PROVIDED DATA:

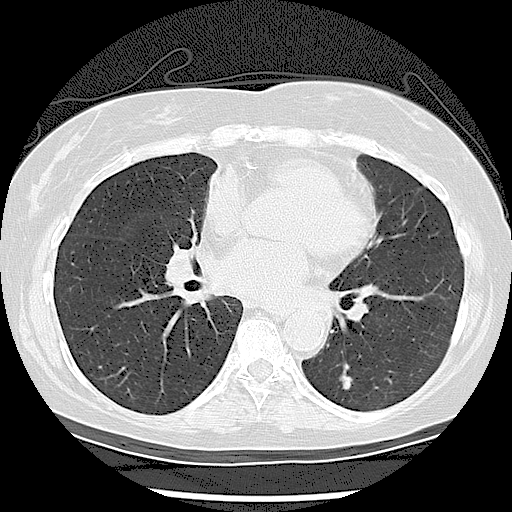
Chest CT (low-dose screening protocol), one axial image. Baseline annual screen. Lung window (W 1500 / L -600 HU). 2.5 mm slice thickness. Lung (sharp) reconstruction kernel (LUNG). Slice 63 of 108 in the series. Female participant, aged 61 years at enrolment. Current smoker at enrolment.
Expert-annotated lung lesion, bounding box <323,361,371,406> (left, top, right, bottom; pixels). The screening reader recorded 2 non-calcified nodules or masses ≥4 mm on this exam (left lower lobe, right lower lobe); which of them this box marks is not recorded.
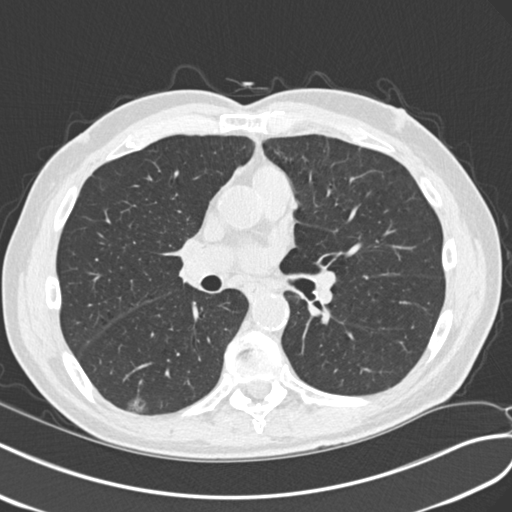
Low-dose screening chest CT, axial slice, second annual screen, lung window (W 1500 / L -600 HU), standard (soft-tissue) reconstruction kernel (B30f). Male, age 68 years at enrolment. Current smoker at enrolment.
Expert-annotated lung lesion, bounding box [x1, y1, x2, y2] px = [108, 383, 158, 421]. The screening reader recorded 4 non-calcified nodules or masses ≥4 mm on this exam (right upper lobe, left upper lobe, right upper lobe, right lower lobe); which of them this box marks is not recorded. Lung cancer was diagnosed 653 days after this screen (after the third annual screen): non-small cell carcinoma, right lower lobe, poorly differentiated (G3), stage IA (AJCC 6th edition), 23 mm at pathology.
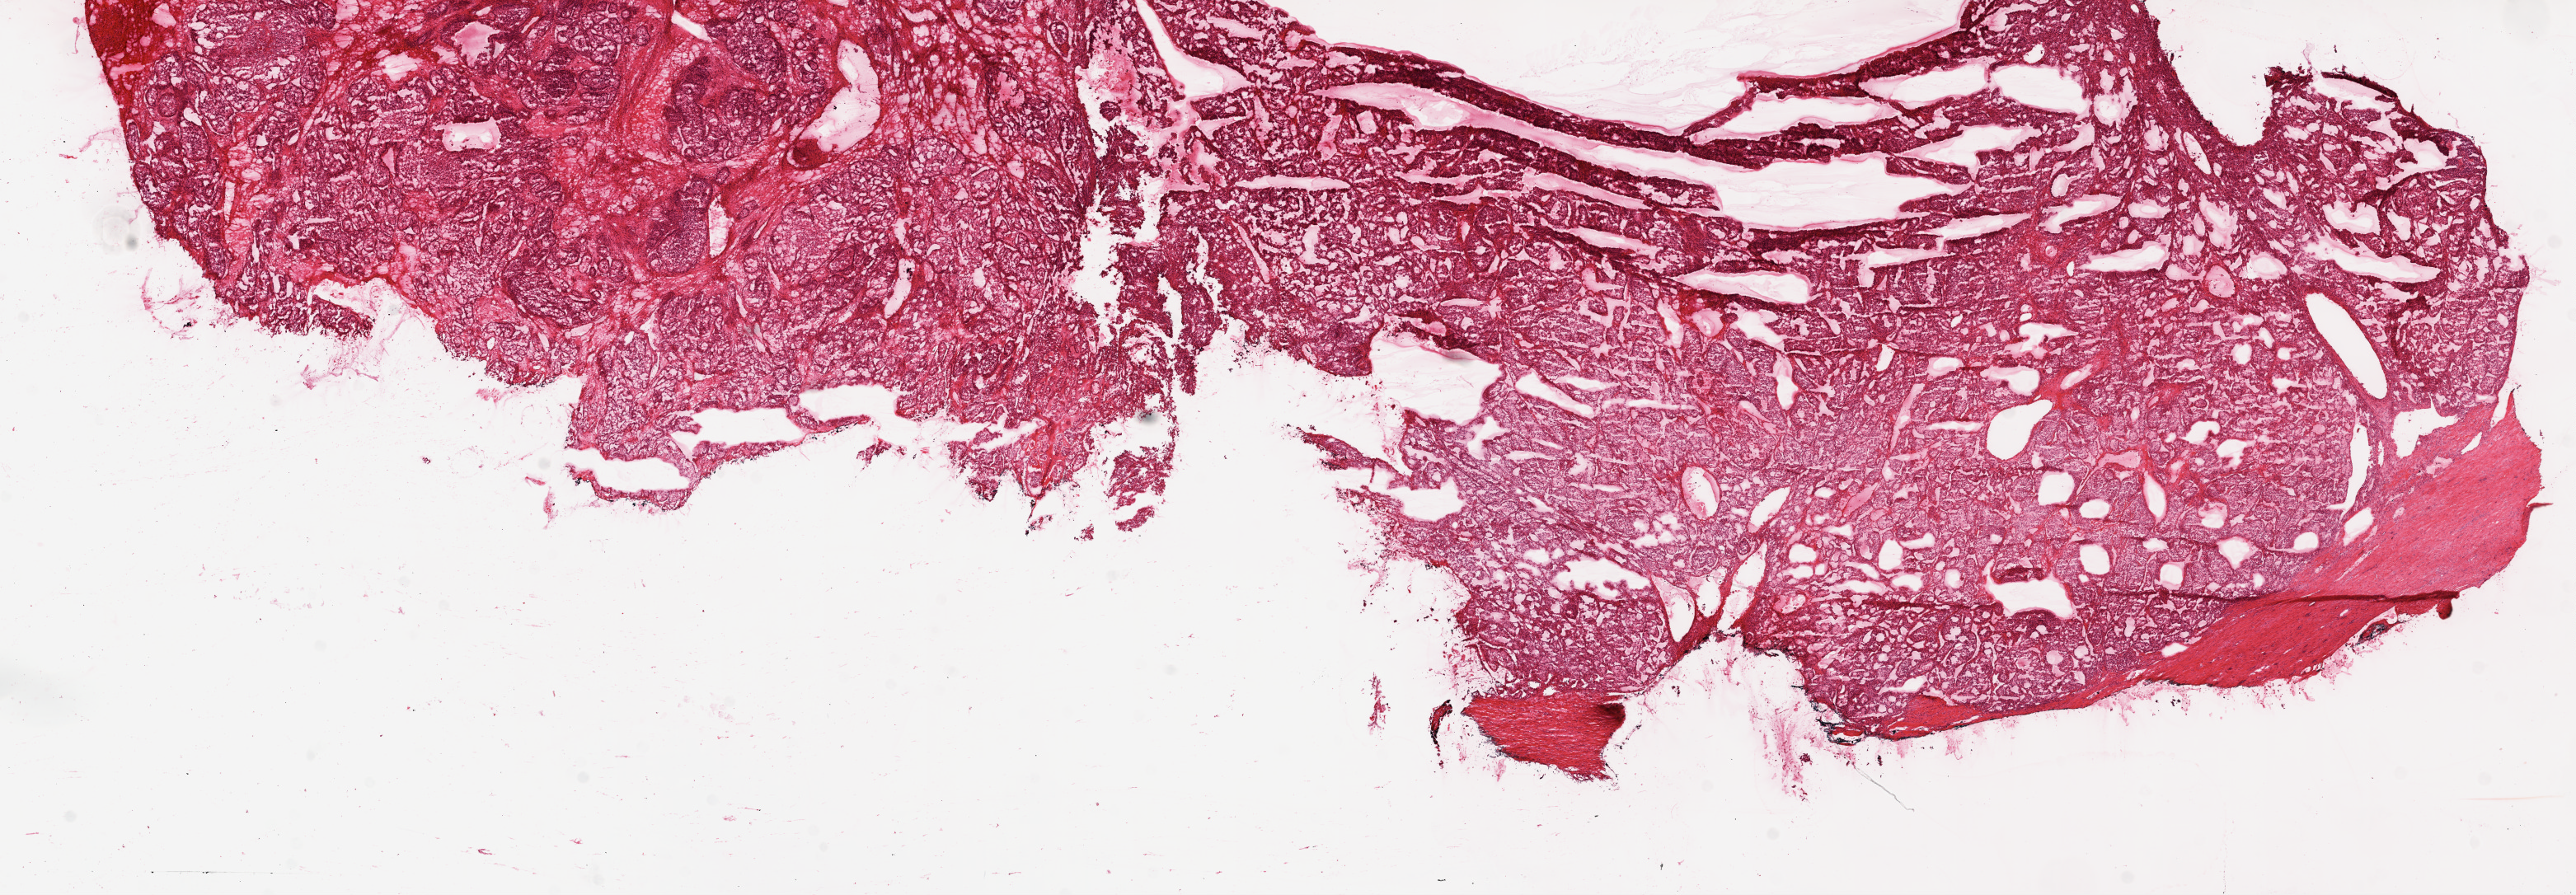
H&E-stained whole-slide image — shown as a low-resolution overview of the whole scanned area (about 25.1 x 8.7 mm, acquisition: 20x scan); frozen section; sample: primary tumour, kidney. Patient: male, age at initial diagnosis 68 years. Histologic grade: G3 (poorly differentiated). Pathologist review of this section (percent, as recorded): tumour cells 80%, tumour nuclei 80%, normal cells 0%, stromal cells 20%, necrosis 0%.
Diagnosis: Clear cell adenocarcinoma, NOS. TNM: T3b NX M0. AJCC pathologic stage: III.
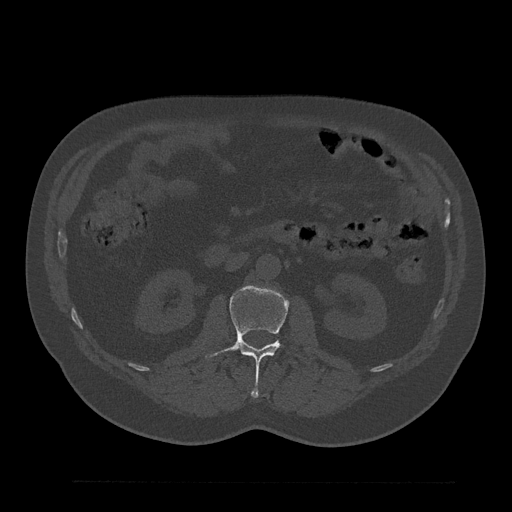
CT including the spine, one axial slice; slice 96 of 797 in the series (ordered by position); reconstruction kernel Br40s/3; 120 kVp; bone window (W 1800 / L 400 HU); 0.5 mm slice thickness; 512 × 512 image matrix. Patient: male, 61 years. From the clinical record (not read from this slice): primary cancer: prostate.
Outlined on this slice (semi-automatically segmented with operator editing):
- L2 vertebra: bounding box [x1, y1, x2, y2] px = [205, 285, 314, 397]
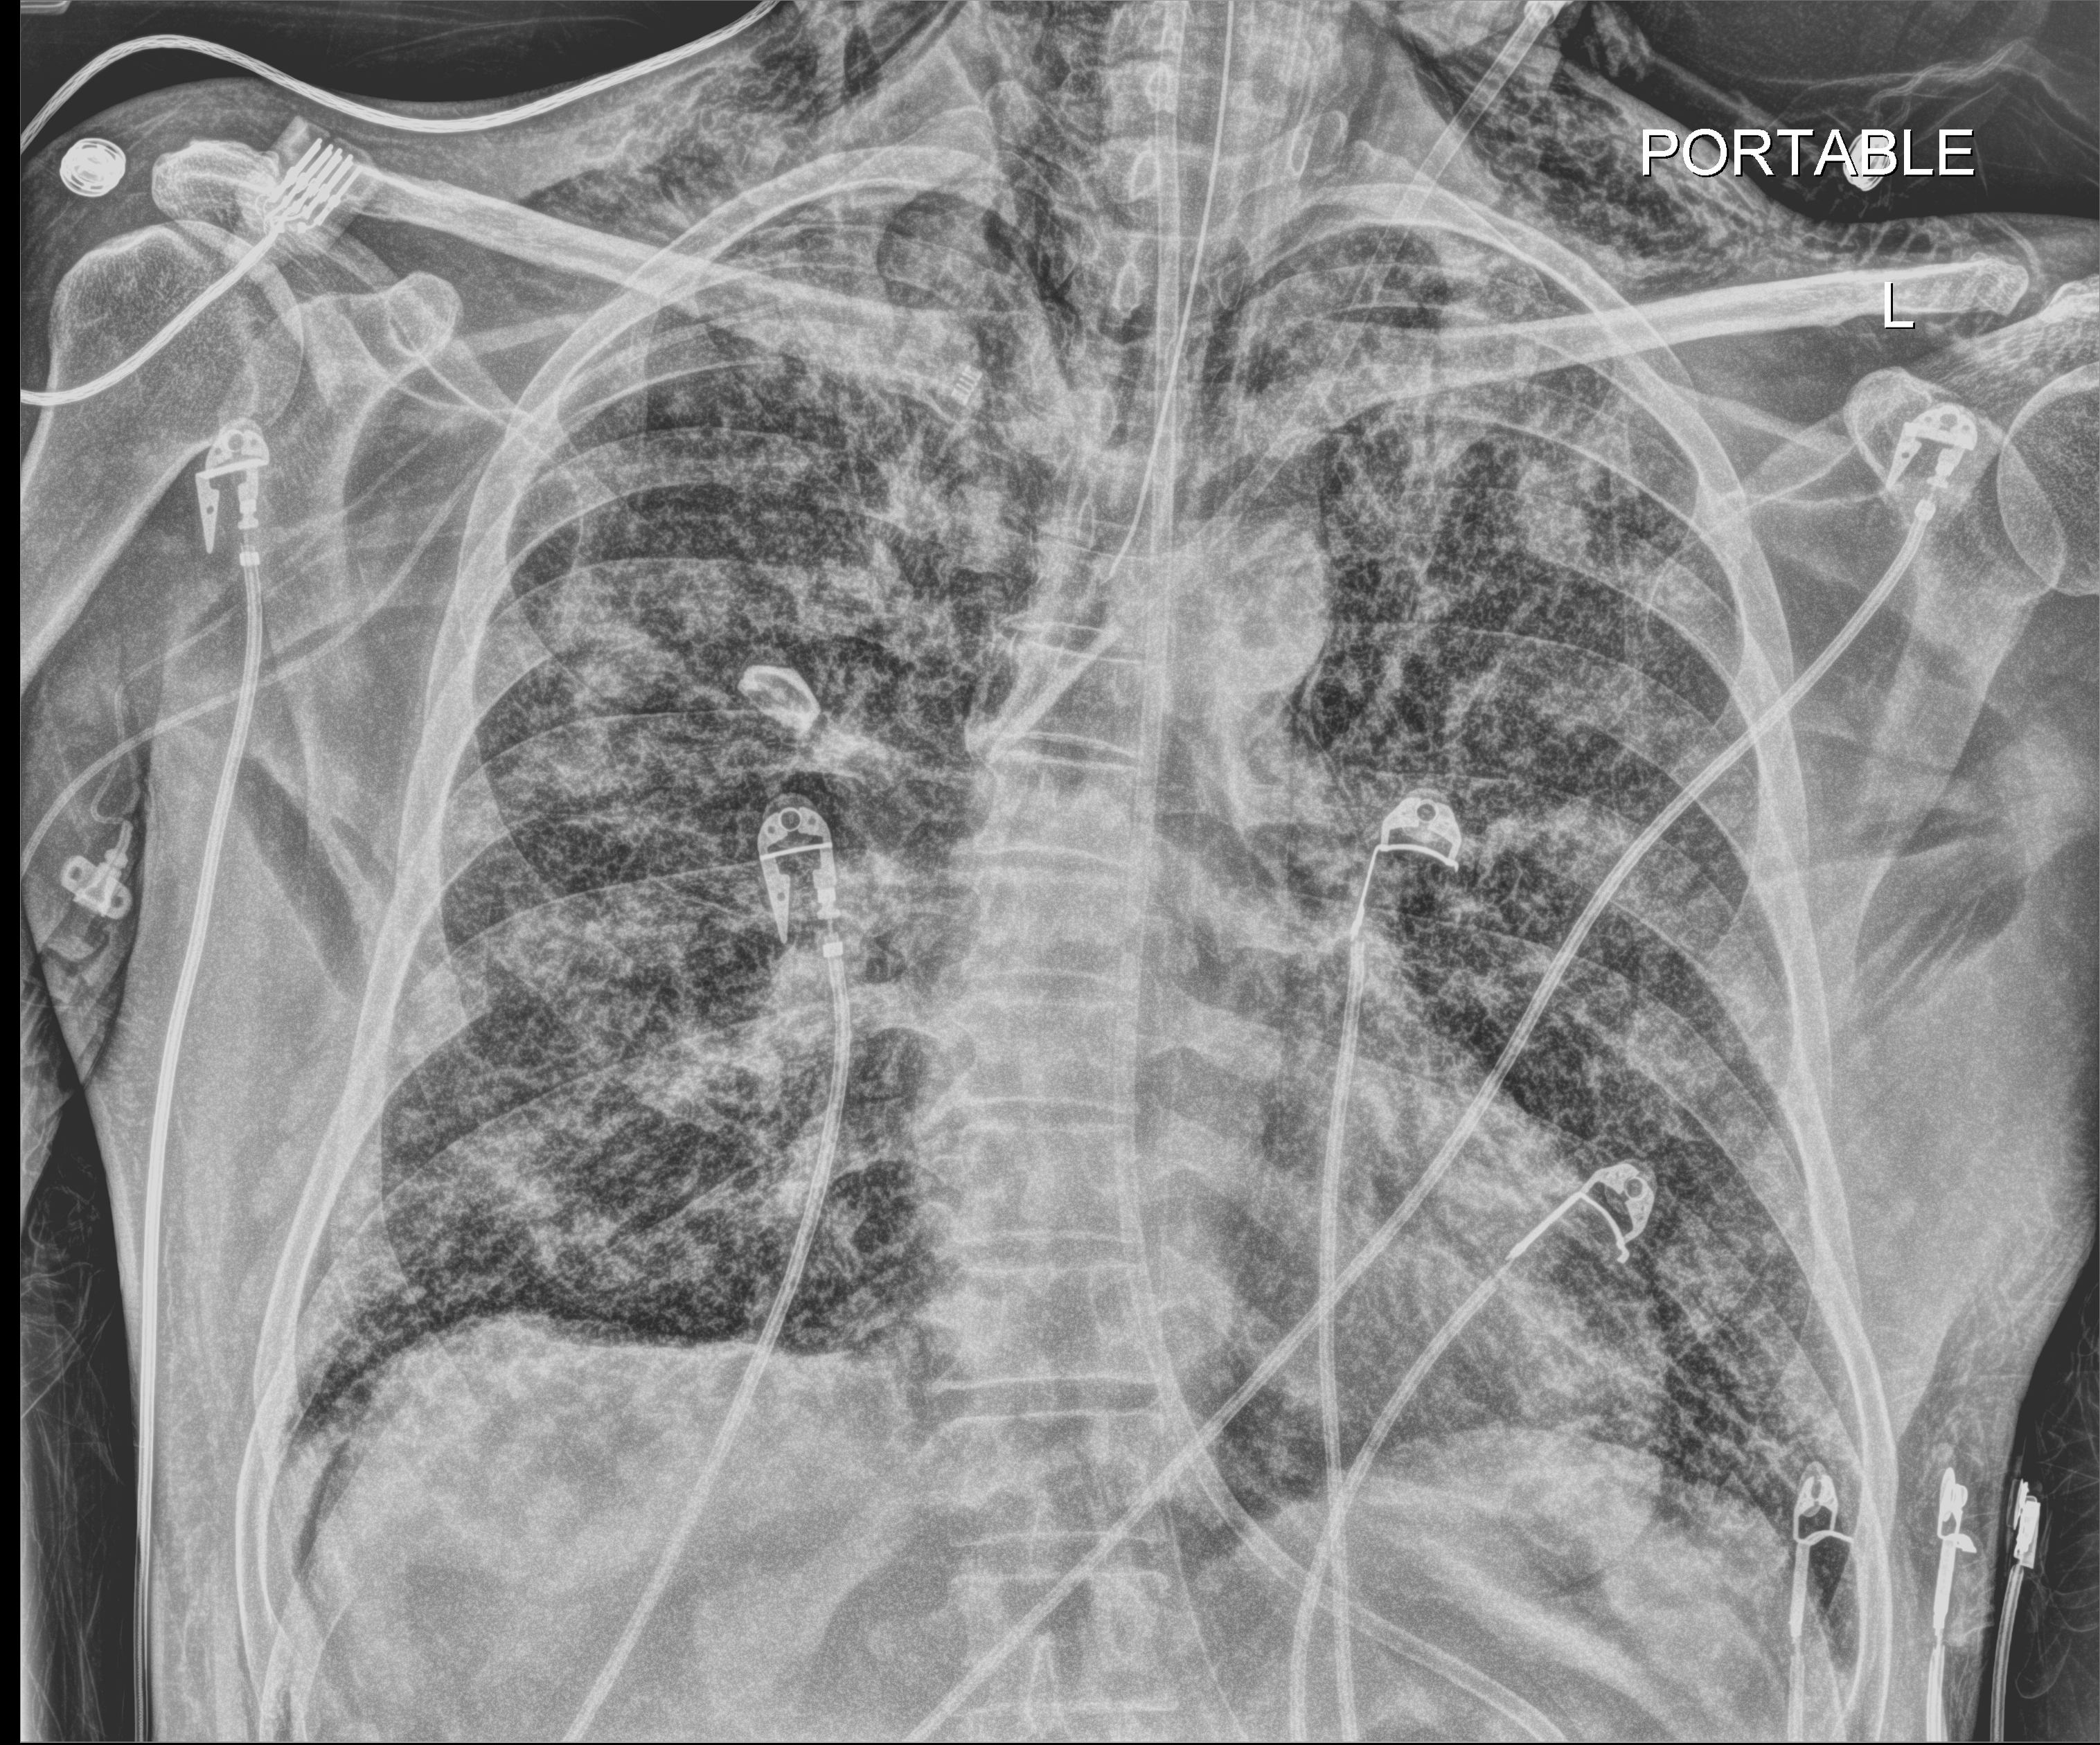
Bedside chest radiograph (digital radiography). Patient hospitalised with COVID-19; male, aged 18–59 years.
Admission-level facts for this patient (not findings on this image; timing relative to this image not recorded): mechanically ventilated during this hospital stay: yes; chronic kidney disease (admission record): no; admitted to intensive care during this hospital stay: yes.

TASK INSTRUCTIONS: For this exercise, copy each line of the data above exactly, from the first through the line containing "Low-dose screening chest", and drop the pictures.

RESPONSE TO THE TASK:
Chest CT (low-dose screening protocol), one axial image. Baseline annual screen. Lung window (W 1500 / L -600 HU). 2.5 mm slice thickness. Lung (sharp) reconstruction kernel (LUNG). Slice 63 of 108 in the series. Female participant, aged 61 years at enrolment. Current smoker at enrolment.
Expert-annotated lung lesion, bounding box <323,361,371,406> (left, top, right, bottom; pixels). The screening reader recorded 2 non-calcified nodules or masses ≥4 mm on this exam (left lower lobe, right lower lobe); which of them this box marks is not recorded.
Low-dose screening chest CT, axial slice, second annual screen, lung window (W 1500 / L -600 HU), standard (soft-tissue) reconstruction kernel (B30f). Male, age 68 years at enrolment. Current smoker at enrolment.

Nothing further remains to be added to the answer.